The autonomous vehicle company has been in communication with SFFD and other local municipal agencies. Cruise said it is trying to show the fire department surveillance footage from the two AVs on the night of Aug. 14.
Cruise showed KRON footage from the night of the incident but, due to Cruise company policy, the footage was not released for public consumption.
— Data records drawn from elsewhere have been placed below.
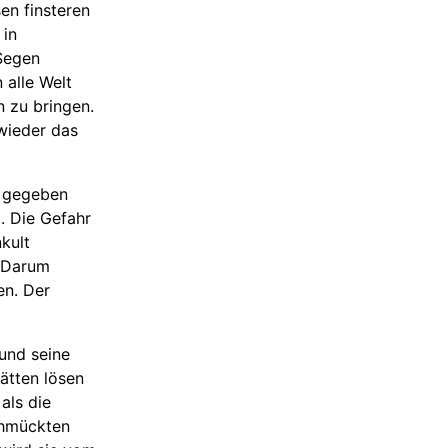
en finsteren
 in
Segen
 alle Welt
 zu bringen.
wieder das
gegeben
g. Die Gefahr
kult
 Darum
en. Der
 und seine
ätten lösen
als die
schmückten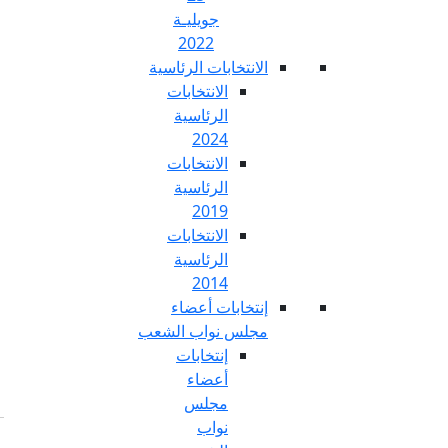
جويليـة
2022
تخابات الرئاسية
الانتخابات
الرئاسية
2024
الانتخابات
الرئاسية
2019
الانتخابات
الرئاسية
2014
خابات أعضاء
س نواب الشعب
إنتخابات
أعضاء
مجلس
نواب
Fr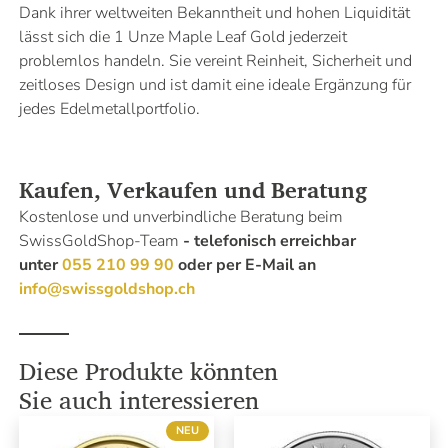
Dank ihrer weltweiten Bekanntheit und hohen Liquidität
lässt sich die 1 Unze Maple Leaf Gold jederzeit
problemlos handeln. Sie vereint Reinheit, Sicherheit und
zeitloses Design und ist damit eine ideale Ergänzung für
jedes Edelmetallportfolio.
Kaufen, Verkaufen und Beratung
Kostenlose und unverbindliche Beratung beim
SwissGoldShop-Team
- telefonisch erreichbar
unter
055 210 99 90
oder per E-Mail an
info@swissgoldshop.ch
Diese Produkte könnten
Sie auch interessieren
NEU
There have been more than a dozen incidents in which Cruise and Waymo self-driving cars interfered with emergency responders, according to the SFFD records obtained by Forbes.
On August 18, a driverless Cruise vehicle and a fire engine collided, and on April 26, another Cruise car tried to “squeeze” passed a fire engine and battalion chief’s vehicle. A Waymo driverless vehicle came to a complete stop on a freeway when it detected a fire department’s vehicle with its emergency lights activated, posing a “great hazard to oncoming traffic,” SFFD reported.
Cruise argues that its data shows its autonomous vehicles have encountered emergency crews more than 168,000 times without any problem.